+++ MATERIAL PROVIDED +++

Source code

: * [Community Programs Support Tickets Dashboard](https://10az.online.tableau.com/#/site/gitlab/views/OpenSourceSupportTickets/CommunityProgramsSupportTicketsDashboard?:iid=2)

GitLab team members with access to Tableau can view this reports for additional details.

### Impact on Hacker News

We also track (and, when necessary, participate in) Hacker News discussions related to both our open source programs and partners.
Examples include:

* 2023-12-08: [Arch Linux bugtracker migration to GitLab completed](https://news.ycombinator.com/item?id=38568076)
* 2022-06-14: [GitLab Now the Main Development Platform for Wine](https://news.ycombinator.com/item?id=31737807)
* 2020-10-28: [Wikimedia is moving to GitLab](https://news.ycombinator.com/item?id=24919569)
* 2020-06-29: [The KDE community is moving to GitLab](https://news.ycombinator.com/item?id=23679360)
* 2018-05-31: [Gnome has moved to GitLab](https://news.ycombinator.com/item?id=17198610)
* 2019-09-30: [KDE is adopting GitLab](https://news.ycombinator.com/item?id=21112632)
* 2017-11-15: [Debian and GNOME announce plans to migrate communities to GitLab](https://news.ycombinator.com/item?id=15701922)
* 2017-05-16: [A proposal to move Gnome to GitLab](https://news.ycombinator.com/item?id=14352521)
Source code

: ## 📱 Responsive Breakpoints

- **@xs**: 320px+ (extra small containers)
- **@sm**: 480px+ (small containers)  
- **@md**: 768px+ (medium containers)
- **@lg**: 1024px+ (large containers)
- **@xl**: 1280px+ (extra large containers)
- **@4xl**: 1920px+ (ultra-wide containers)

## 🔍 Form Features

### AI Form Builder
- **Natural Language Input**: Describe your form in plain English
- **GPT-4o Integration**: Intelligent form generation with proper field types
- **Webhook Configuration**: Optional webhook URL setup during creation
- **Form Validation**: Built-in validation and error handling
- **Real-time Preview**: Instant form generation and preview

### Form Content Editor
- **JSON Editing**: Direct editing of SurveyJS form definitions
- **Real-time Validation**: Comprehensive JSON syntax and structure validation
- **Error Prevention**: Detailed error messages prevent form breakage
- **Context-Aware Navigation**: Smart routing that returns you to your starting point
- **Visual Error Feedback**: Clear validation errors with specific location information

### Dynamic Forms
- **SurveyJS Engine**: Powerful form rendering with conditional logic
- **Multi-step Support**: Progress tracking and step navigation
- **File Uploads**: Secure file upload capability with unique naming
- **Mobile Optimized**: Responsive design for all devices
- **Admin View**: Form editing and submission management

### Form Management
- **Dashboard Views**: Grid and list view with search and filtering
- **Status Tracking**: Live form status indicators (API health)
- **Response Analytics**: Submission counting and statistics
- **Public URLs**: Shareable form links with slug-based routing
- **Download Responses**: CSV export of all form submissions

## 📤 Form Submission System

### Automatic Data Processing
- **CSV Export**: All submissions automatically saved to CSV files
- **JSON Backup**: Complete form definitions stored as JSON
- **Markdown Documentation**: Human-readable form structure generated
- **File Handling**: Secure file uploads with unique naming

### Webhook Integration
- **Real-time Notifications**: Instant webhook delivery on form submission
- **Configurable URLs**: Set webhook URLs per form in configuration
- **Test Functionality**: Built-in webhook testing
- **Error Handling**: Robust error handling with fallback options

+++

- **WHAT THE TASK REQUIRES**
Return every line of the listing above, character for character, with nothing added, dropped, or changed.

- **EXERCISE OUTPUT**
Source code

: * [Community Programs Support Tickets Dashboard](https://10az.online.tableau.com/#/site/gitlab/views/OpenSourceSupportTickets/CommunityProgramsSupportTicketsDashboard?:iid=2)

GitLab team members with access to Tableau can view this reports for additional details.

### Impact on Hacker News

We also track (and, when necessary, participate in) Hacker News discussions related to both our open source programs and partners.
Examples include:

* 2023-12-08: [Arch Linux bugtracker migration to GitLab completed](https://news.ycombinator.com/item?id=38568076)
* 2022-06-14: [GitLab Now the Main Development Platform for Wine](https://news.ycombinator.com/item?id=31737807)
* 2020-10-28: [Wikimedia is moving to GitLab](https://news.ycombinator.com/item?id=24919569)
* 2020-06-29: [The KDE community is moving to GitLab](https://news.ycombinator.com/item?id=23679360)
* 2018-05-31: [Gnome has moved to GitLab](https://news.ycombinator.com/item?id=17198610)
* 2019-09-30: [KDE is adopting GitLab](https://news.ycombinator.com/item?id=21112632)
* 2017-11-15: [Debian and GNOME announce plans to migrate communities to GitLab](https://news.ycombinator.com/item?id=15701922)
* 2017-05-16: [A proposal to move Gnome to GitLab](https://news.ycombinator.com/item?id=14352521)
Source code

: ## 📱 Responsive Breakpoints

- **@xs**: 320px+ (extra small containers)
- **@sm**: 480px+ (small containers)  
- **@md**: 768px+ (medium containers)
- **@lg**: 1024px+ (large containers)
- **@xl**: 1280px+ (extra large containers)
- **@4xl**: 1920px+ (ultra-wide containers)

## 🔍 Form Features

### AI Form Builder
- **Natural Language Input**: Describe your form in plain English
- **GPT-4o Integration**: Intelligent form generation with proper field types
- **Webhook Configuration**: Optional webhook URL setup during creation
- **Form Validation**: Built-in validation and error handling
- **Real-time Preview**: Instant form generation and preview

### Form Content Editor
- **JSON Editing**: Direct editing of SurveyJS form definitions
- **Real-time Validation**: Comprehensive JSON syntax and structure validation
- **Error Prevention**: Detailed error messages prevent form breakage
- **Context-Aware Navigation**: Smart routing that returns you to your starting point
- **Visual Error Feedback**: Clear validation errors with specific location information

### Dynamic Forms
- **SurveyJS Engine**: Powerful form rendering with conditional logic
- **Multi-step Support**: Progress tracking and step navigation
- **File Uploads**: Secure file upload capability with unique naming
- **Mobile Optimized**: Responsive design for all devices
- **Admin View**: Form editing and submission management

### Form Management
- **Dashboard Views**: Grid and list view with search and filtering
- **Status Tracking**: Live form status indicators (API health)
- **Response Analytics**: Submission counting and statistics
- **Public URLs**: Shareable form links with slug-based routing
- **Download Responses**: CSV export of all form submissions

## 📤 Form Submission System

### Automatic Data Processing
- **CSV Export**: All submissions automatically saved to CSV files
- **JSON Backup**: Complete form definitions stored as JSON
- **Markdown Documentation**: Human-readable form structure generated
- **File Handling**: Secure file uploads with unique naming

### Webhook Integration
- **Real-time Notifications**: Instant webhook delivery on form submission
- **Configurable URLs**: Set webhook URLs per form in configuration
- **Test Functionality**: Built-in webhook testing
- **Error Handling**: Robust error handling with fallback options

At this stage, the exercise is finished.